Приведённый отрывок:
^^^^^^^^
Литературные заметки. Книга 2 ("Последние новости": 1932-1933) — страница 52 из 71

Вот, например, некто Самецкий, о котором все говорят — «крепкий общественник». Иногда отзываются иначе — «очень, очень крепкий работник». Или «крептяга».

Самецкий организует кружки: «кружок по воспитанию советской матери». Кружок по переподготовке советского младенца. Кружок — «изучим Арктику на практике». Кружок балетных критиков. Он же налаживает «ночную дежурку»:

— Скорая помощь пожилому служащему в ликвидации профнеграмотности. Прием с 12 ч. ночи до 6 ч. утра.

Повторяю, я списываю почти что наудачу… Фельетоны Ильфа и Петрова чрезвычайно богаты фактами, и только обстоятельный перечень их мог бы дать представление о всей книге.

Юмор авторов «Двенадцати стульев» грубоват, но очень непосредственен и порой силен. Пожалуй, у них острее, чем у кого бы то ни было из советских писателей, развито чувство комизма. У Ильфа и Петрова не бывает неудачных попыток рассмешить: выстрел всегда достигает цели. Правда, на средства они не особенно разборчивы, как не был разборчив в свое время Аверченко. Но неслучайно над аверченковскими рассказами десятки тысяч читателей хохотали до упаду. Над Ильфом и Петровым тоже хохочут, и хохотать будут, вероятно, еще долго.

Кроме них, в России есть Катаев, — и затем Зощенко.
^^^^^^^^
Данные:
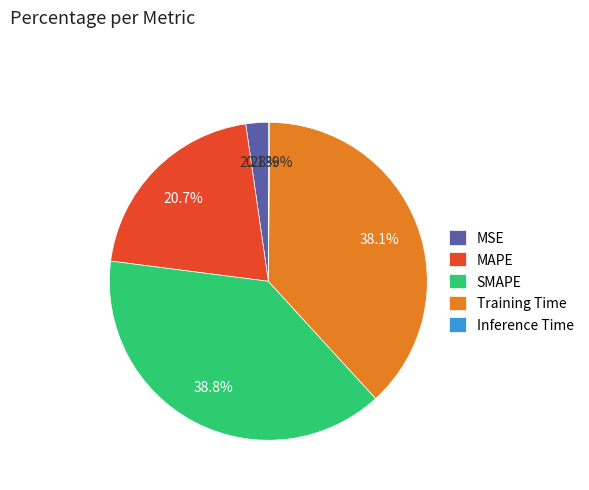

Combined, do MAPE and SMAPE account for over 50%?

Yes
^^^^^^^^
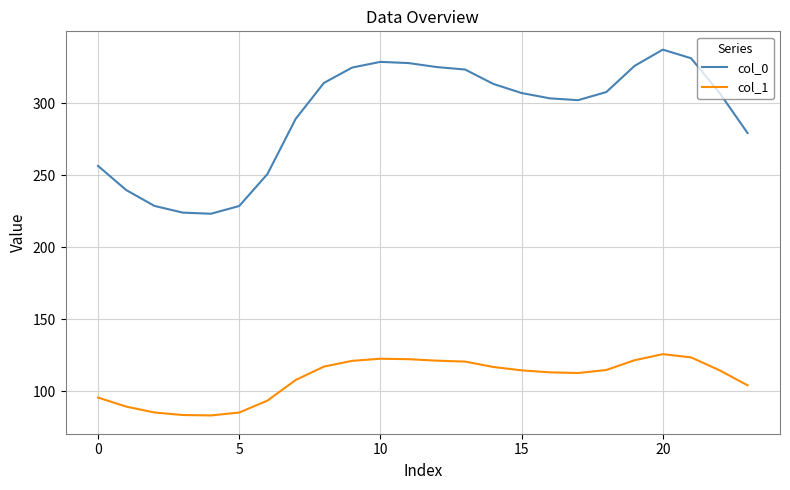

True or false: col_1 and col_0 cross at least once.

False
^^^^^^^^
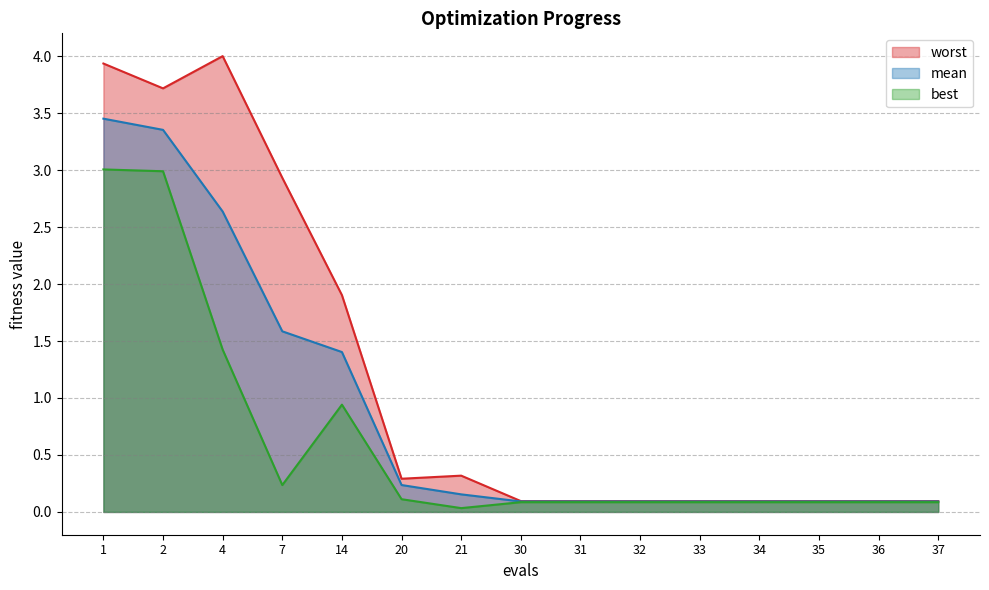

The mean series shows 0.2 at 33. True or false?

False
^^^^^^^^
Задание 1: Выпишите дословно из отрывка о фельетонах Ильфа и Петрова фрагмент от «Повторяю, я списываю» до «и затем Зощенко.».
Задание 2: Напишите продолжение заметки о фельетонах Ильфа и Петрова, начиная сразу после её последнего предложения.

Ответ 1:
Повторяю, я списываю почти что наудачу… Фельетоны Ильфа и Петрова чрезвычайно богаты фактами, и только обстоятельный перечень их мог бы дать представление о всей книге.

Юмор авторов «Двенадцати стульев» грубоват, но очень непосредственен и порой силен. Пожалуй, у них острее, чем у кого бы то ни было из советских писателей, развито чувство комизма. У Ильфа и Петрова не бывает неудачных попыток рассмешить: выстрел всегда достигает цели. Правда, на средства они не особенно разборчивы, как не был разборчив в свое время Аверченко. Но неслучайно над аверченковскими рассказами десятки тысяч читателей хохотали до упаду. Над Ильфом и Петровым тоже хохочут, и хохотать будут, вероятно, еще долго.

Кроме них, в России есть Катаев, — и затем Зощенко.

Ответ 2:
Катаев очень талантлив. Однако в юмористических своих вещах он недостоин себя. Признаюсь, когда после «Растратчиков» — повести на редкость живой, но еще недостаточно самостоятельной, чтобы в автора ее окончательно поверить, — я прочел плоские и жалкие «Птички певчие», мне показалось, что Катаев ничего подлинно достойного внимания написать не способен… Только позднейшие его вещи, в частности, сборник «Отец» и даже такой парадоксально-увлекательный фокус, как «Время, вперед», изменили это мнение. Но смеяться Катаев не умеет.

Зощенко же, так сказать, — «вне конкурса». Не то чтобы он был необычайно одарен. Нет, очень возможно, что Ильф и Петров силами ничуть не беднее его и что «распотешить» читателя они способны еще лучше, еще внезапнее. Они не менее его наблюдательны. Но в зощенковском смехе есть грусть, есть какая-то пронзительно-человечная, никогда не смолкающая, дребезжащая нота, которая придает его писаниям их странную, отдаленно-гоголевскую прелесть… Короче, Зощенко — поэт, а другие — просто беллетристы.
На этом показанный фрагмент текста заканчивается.